Ruiz Rebecca Ana · Nationalrat · 2015-06-17
Ruiz Rebecca Ana · Nationalrat · Waadt · Sozialdemokratische Fraktion · 2015-06-17
Wortprotokoll
Le but des propositions de minorité Schwaab aux articles 19 et 26 est d'améliorer le respect des droits fondamentaux liés à la conservation des données secondaires. Concrètement, il s'agit de faire en sorte que leur stockage se fasse ici en Suisse. On s'assurerait ainsi que leur conservation soit conforme aux règles en matière de protection des données et de la sphère privée prévalant dans notre pays. Alors qu'il s'agit de données passablement sensibles puisqu'elles permettent d'identifier quand ont eu lieu des télécommunications, quelle a été leur durée et où se trouvaient les personnes lors de ces échanges, il paraît pertinent de pouvoir les conserver ici. Les raisons sont assez simples.
Si on décidait de ne pas inscrire dans la loi cette nécessité, nous prendrions le risque que le stockage se fasse dans d'autres pays à travers des entreprises qui, bien que soumises au droit suisse, pourraient faire appel à des services de "cloud computing". De quoi s'agit-il concrètement? Il s'agit d'infrastructures dans lesquelles le stockage est géré par des serveurs à distance auxquels on se connecte de manière sécurisée, via Internet. On pourrait alors imaginer que les pays qui hébergeraient ces infrastructures de "cloud computing" n'aient pas les mêmes standards de protection des données que ceux que prévoit notre législation. On pourrait aussi imaginer qu'une entreprise stockant des données soit rachetée par une entreprise soumise à un droit étranger peu soucieux de la protection des données, tel que par exemple le droit américain. On sait en effet que le matériel informatique et les logiciels qui servent au stockage de données et à gérer les réseaux informatiques d'entreprises proviennent en grande partie de sociétés américaines. Le problème qui se poserait alors réside dans le fait que les entreprises américaines peuvent être obligées de fournir la totalité des données en leur possession aux services secrets, sans en informer les titulaires. Il s'agirait donc de se prémunir contre ce type de risque qu'on ne peut, hélas, exclure.

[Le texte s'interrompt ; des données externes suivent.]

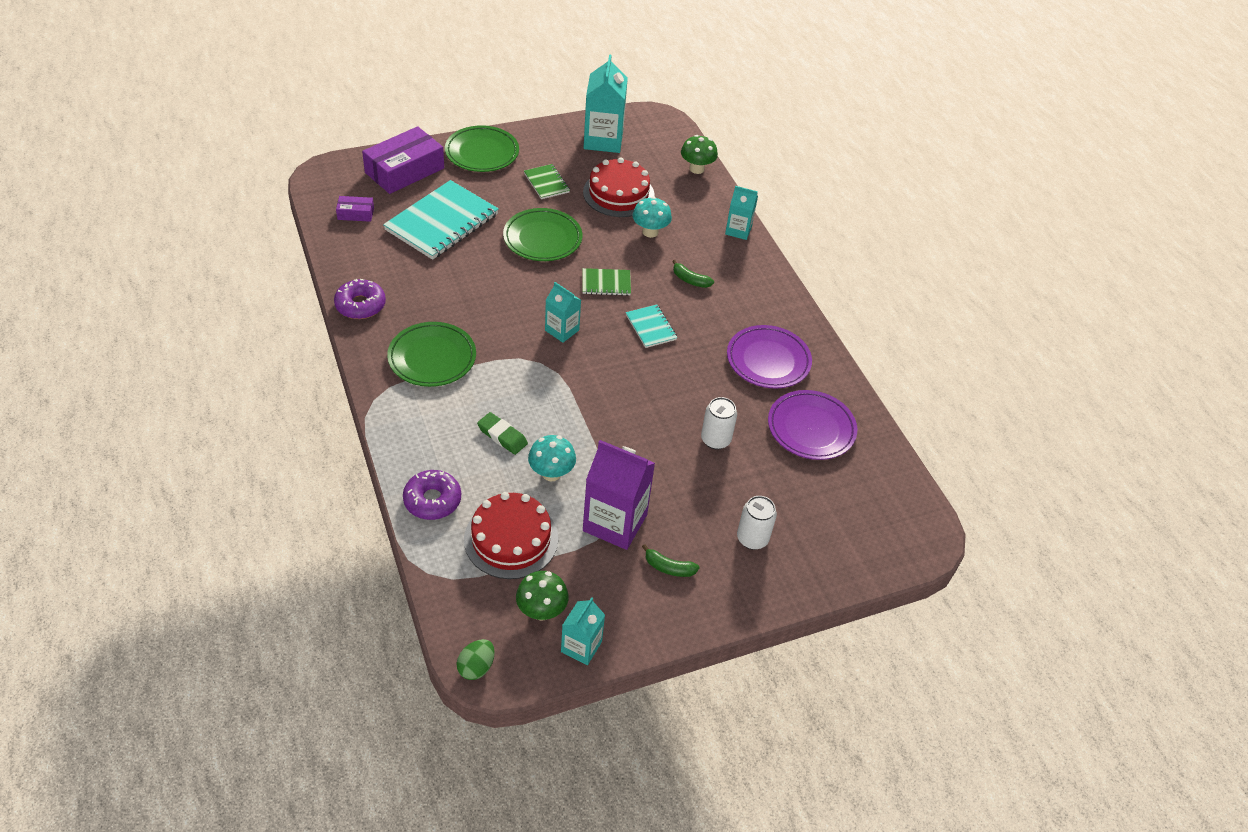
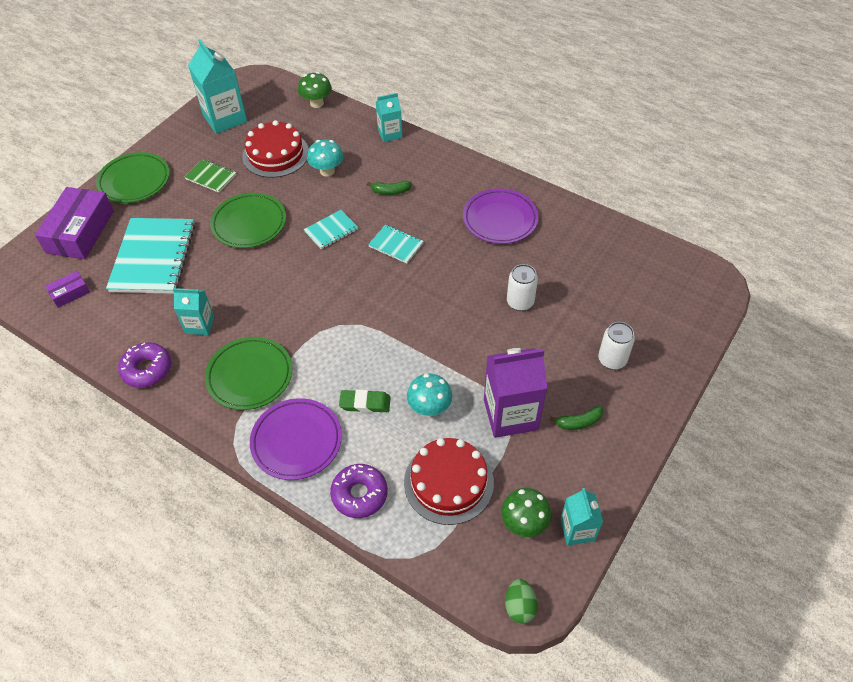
camera: 30 degrees left, 5 degrees up
(562, 330) = (332, 288): turquoise carton -> turquoise carton (199, 325)
(606, 283) = (331, 230): green notebook -> turquoise notebook
(811, 428) = (574, 252): purple plate -> purple plate (296, 441)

Je vous donne un exemple qui concerne mon canton et qui illustre bien la problématique. En février de cette année, le support informatique, qui avait été développé en Europe, gérant les dossiers informatiques des patients de l'hôpital universitaire vaudois, a été racheté par une société américaine. Lorsque l'annonce de ce rachat a été connue, des craintes ont été émises, notamment celle que les données gérées par ce support soient soumises au "Patriot Act" qui, comme je le disais, donne aux services américains de sécurité un accès aux données informatiques détenues par des entreprises ou des particuliers, de manière quasi discrétionnaire et sans autorisation préalable. Mais, au final, ces craintes se sont avérées infondées. Pourquoi donc? Précisément parce que les contrats prévoyaient que les données seraient stockées en Suisse, selon notre droit.
C'est exactement le but visé par les propositions de minorité Schwaab, que je vous remercie donc de soutenir.